#### Source excerpt
Studio album by Lee Aaron
- Released: September 23, 1991
- Studio: Sounds Interchange in Toronto, Ontario, Canada
- Genre: Hard rock
- Length: 53:33
- Label: Attic
- Producer: Brian Allen, John Albani

Lee Aaron chronology
| Bodyrock (1989) | Some Girls Do (1991) | Emotional Rain (1994) |

Singles from Some Girls Do
- "Sex with Love" Released: September 9, 1991;

= Some Girls Do (album) =

Some Girls Do is the sixth studio album by singer Lee Aaron, released on September 23, 1991, through Attic Records. It reached No. 38 on the RPM Canadian Albums Chart on November 30, 1991, and held that position for a week. The only single, "Sex with Love", was almost a top-20 hit on The Records single charts, peaking at number 21. It fared less so on the RPM chart, reaching number 55 on October 26, 1991, and holding that position for three weeks. The album would go on to receive a Juno Award nomination for Rock Album of the Year in 1992.
########
#### Records shown
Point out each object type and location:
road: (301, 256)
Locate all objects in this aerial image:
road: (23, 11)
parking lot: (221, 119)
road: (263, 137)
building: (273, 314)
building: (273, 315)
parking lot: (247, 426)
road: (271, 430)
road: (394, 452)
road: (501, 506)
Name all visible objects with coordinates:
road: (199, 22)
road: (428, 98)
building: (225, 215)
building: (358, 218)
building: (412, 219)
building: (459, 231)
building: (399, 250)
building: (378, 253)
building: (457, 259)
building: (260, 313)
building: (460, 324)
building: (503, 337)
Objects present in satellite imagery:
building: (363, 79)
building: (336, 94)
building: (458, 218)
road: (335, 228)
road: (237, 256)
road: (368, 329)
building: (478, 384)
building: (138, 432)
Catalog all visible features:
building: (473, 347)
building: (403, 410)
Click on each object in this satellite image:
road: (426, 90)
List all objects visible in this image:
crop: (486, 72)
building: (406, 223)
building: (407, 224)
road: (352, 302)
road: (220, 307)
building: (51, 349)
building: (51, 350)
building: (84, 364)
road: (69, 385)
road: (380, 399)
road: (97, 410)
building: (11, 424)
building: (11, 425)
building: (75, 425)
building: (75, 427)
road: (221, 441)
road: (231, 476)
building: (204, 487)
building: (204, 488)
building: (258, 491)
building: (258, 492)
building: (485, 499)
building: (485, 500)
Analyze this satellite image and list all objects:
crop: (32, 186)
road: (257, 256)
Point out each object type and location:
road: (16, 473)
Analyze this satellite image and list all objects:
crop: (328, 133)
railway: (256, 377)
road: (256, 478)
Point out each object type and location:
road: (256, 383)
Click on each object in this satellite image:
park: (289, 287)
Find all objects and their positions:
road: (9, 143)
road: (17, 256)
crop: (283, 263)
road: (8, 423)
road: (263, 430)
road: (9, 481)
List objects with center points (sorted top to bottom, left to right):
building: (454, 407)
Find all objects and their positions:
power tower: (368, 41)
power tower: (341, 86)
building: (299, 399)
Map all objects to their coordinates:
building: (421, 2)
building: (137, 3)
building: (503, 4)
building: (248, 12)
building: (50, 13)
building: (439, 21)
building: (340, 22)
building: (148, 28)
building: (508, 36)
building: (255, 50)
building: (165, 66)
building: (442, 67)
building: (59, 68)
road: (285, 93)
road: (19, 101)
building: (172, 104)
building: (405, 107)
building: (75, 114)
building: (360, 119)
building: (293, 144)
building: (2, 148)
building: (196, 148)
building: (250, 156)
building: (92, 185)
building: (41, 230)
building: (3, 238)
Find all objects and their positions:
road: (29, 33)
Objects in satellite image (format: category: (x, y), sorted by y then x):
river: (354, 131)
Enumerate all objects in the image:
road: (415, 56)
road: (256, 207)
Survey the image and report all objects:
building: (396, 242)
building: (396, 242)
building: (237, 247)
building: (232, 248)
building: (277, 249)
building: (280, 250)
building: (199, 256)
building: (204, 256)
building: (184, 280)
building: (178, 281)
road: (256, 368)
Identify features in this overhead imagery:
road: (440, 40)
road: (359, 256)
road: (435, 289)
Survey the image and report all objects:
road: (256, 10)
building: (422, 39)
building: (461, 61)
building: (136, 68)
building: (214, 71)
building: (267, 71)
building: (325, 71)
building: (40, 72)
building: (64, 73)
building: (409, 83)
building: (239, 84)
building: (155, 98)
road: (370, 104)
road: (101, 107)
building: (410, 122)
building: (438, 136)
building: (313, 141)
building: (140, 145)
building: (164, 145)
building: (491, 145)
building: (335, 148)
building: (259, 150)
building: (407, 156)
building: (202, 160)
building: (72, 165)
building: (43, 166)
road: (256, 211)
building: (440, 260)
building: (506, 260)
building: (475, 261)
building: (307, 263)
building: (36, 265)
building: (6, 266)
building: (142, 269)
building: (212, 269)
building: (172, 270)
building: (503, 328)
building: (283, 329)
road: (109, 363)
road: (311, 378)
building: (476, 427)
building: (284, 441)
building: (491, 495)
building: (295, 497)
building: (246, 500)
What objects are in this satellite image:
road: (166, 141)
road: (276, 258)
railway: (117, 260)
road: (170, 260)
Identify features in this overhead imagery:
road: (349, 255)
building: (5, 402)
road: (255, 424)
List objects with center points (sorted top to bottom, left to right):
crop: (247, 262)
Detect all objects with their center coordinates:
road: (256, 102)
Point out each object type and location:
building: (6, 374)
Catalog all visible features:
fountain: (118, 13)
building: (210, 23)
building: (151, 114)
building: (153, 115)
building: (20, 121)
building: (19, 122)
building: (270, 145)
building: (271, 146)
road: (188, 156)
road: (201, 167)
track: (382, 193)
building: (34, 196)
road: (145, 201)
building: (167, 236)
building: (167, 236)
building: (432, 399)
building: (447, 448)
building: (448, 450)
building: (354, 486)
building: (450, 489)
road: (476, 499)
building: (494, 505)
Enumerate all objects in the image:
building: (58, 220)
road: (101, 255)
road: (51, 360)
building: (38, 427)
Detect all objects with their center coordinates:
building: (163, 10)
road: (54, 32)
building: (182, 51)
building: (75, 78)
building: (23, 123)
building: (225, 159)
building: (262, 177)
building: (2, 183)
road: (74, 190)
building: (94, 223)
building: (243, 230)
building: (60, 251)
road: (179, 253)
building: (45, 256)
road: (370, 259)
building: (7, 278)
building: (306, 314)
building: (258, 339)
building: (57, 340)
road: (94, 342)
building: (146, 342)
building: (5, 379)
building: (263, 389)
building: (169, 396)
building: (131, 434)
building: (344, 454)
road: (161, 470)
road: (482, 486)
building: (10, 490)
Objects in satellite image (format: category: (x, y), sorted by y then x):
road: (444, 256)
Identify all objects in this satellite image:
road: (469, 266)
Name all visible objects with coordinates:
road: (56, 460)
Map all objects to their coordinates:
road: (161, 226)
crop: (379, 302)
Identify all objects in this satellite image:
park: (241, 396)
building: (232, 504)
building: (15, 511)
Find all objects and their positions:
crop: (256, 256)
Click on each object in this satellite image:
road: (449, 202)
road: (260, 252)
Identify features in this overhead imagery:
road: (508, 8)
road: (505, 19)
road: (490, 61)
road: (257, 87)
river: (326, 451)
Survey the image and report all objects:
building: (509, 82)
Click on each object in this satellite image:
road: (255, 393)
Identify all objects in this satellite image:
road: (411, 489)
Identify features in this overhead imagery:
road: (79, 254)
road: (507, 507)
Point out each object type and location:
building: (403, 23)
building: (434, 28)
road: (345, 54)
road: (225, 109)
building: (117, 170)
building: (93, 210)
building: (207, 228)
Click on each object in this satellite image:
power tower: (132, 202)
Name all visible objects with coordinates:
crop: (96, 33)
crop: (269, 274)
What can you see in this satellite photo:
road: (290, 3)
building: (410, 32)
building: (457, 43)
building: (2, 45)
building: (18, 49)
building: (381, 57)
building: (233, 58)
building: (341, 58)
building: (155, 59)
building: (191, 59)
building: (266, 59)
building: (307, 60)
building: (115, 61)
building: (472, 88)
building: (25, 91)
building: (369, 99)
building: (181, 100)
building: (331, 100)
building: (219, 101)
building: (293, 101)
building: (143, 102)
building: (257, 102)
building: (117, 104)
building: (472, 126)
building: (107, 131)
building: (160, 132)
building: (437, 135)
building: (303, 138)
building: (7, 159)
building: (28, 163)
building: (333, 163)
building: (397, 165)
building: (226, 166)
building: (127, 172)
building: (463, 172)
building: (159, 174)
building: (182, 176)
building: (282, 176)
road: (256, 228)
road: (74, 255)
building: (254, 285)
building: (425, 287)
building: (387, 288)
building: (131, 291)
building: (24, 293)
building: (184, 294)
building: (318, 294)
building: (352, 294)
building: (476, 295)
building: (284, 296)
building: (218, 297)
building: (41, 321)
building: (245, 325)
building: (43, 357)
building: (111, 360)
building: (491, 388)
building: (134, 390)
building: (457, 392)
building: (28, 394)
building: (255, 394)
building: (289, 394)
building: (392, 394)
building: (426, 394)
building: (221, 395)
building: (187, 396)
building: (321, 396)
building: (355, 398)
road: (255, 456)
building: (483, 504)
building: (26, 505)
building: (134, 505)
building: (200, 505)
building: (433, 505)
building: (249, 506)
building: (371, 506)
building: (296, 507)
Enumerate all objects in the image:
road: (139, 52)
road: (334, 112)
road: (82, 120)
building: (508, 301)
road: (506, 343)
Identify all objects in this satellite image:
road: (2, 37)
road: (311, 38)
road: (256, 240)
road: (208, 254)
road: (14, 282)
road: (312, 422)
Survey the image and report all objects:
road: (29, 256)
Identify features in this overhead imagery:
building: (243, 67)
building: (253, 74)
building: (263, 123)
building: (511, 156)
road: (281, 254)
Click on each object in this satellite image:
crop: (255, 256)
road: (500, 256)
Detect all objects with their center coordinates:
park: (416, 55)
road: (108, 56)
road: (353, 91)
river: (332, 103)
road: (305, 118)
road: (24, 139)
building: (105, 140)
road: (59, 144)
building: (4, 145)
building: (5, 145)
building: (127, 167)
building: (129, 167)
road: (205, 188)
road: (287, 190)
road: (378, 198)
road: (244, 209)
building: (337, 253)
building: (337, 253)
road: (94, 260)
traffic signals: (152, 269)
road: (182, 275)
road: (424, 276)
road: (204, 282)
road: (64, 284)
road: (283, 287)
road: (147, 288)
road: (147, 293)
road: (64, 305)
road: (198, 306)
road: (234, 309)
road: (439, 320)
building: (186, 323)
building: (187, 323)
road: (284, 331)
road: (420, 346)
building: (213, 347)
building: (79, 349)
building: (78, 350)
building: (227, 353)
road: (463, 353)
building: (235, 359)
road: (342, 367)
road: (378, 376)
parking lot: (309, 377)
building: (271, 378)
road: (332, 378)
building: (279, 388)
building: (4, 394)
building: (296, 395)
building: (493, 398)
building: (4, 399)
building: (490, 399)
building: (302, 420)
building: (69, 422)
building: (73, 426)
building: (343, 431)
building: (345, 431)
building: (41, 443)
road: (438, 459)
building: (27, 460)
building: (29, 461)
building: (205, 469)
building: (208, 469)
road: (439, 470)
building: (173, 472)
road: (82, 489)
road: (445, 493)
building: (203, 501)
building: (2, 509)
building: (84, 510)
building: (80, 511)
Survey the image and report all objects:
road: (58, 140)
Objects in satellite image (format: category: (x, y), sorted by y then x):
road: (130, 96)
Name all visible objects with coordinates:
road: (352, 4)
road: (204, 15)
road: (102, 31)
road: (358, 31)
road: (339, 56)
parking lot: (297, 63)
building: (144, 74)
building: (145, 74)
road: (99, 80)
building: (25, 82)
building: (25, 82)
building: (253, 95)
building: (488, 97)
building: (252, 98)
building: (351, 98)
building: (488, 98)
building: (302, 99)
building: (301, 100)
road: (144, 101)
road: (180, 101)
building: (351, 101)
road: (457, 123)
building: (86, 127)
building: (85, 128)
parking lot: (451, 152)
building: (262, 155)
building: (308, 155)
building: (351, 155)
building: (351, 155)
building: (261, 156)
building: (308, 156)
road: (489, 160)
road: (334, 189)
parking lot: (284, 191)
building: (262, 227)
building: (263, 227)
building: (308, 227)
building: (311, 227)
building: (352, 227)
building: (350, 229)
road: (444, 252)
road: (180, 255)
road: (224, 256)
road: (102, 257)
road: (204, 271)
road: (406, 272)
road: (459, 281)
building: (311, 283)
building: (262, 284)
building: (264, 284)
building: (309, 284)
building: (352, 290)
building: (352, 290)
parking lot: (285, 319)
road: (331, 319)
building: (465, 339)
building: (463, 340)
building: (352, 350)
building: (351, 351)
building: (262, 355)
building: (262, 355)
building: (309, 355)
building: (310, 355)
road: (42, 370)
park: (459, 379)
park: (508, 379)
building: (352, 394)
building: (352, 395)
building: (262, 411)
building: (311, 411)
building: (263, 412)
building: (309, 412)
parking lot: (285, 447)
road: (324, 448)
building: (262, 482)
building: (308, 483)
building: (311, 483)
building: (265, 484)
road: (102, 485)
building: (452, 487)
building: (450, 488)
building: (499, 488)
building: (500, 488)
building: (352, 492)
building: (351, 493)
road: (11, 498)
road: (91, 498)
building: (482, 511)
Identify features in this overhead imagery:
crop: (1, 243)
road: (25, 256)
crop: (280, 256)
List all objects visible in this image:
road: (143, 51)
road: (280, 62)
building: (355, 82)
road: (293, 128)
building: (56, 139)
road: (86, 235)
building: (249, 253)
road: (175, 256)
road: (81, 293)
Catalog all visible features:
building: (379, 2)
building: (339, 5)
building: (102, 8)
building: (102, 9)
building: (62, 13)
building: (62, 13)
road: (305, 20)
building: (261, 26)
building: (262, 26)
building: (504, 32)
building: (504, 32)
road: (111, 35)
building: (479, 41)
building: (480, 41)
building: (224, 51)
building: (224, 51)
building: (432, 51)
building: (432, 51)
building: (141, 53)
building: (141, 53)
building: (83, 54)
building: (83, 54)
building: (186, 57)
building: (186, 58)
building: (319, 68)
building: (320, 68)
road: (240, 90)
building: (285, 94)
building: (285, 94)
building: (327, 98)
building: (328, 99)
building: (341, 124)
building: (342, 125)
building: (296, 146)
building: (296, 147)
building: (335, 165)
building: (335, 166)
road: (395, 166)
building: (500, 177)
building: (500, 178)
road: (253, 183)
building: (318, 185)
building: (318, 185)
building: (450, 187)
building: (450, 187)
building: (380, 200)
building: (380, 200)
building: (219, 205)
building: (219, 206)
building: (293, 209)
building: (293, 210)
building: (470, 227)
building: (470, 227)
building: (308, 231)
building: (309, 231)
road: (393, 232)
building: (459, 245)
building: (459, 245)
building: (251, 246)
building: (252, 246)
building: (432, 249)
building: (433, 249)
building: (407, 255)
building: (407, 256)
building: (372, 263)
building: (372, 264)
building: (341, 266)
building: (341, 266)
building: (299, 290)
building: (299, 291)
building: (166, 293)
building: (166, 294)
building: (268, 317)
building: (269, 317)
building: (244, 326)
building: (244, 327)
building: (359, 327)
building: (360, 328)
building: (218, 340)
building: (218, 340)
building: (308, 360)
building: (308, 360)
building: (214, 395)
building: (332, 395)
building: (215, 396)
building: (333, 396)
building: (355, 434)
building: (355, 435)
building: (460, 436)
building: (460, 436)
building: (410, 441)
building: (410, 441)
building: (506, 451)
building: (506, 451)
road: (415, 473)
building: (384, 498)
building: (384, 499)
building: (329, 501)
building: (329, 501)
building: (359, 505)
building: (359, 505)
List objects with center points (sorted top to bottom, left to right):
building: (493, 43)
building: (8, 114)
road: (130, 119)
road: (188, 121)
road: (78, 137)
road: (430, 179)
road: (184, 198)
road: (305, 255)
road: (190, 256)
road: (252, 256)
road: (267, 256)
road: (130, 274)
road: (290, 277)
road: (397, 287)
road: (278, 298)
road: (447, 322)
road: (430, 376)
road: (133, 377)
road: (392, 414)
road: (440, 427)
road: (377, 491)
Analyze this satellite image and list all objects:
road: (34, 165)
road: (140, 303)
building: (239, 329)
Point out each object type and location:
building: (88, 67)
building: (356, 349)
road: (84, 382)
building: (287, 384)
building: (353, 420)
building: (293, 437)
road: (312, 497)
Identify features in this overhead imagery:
########
▸ **Tasks to complete**:
A) Please transcribe the passage of the album text that opens with the words containing "Singles from Some" and closes with "Year in 1992.".
B) According to the album text, what award category was Some Girls Do nominated for in 1992?

▸ **The solutions**:
A)
Singles from Some Girls Do
- "Sex with Love" Released: September 9, 1991;

= Some Girls Do (album) =

Some Girls Do is the sixth studio album by singer Lee Aaron, released on September 23, 1991, through Attic Records. It reached No. 38 on the RPM Canadian Albums Chart on November 30, 1991, and held that position for a week. The only single, "Sex with Love", was almost a top-20 hit on The Records single charts, peaking at number 21. It fared less so on the RPM chart, reaching number 55 on October 26, 1991, and holding that position for three weeks. The album would go on to receive a Juno Award nomination for Rock Album of the Year in 1992.

B) Rock Album of the Year at the Juno Awards.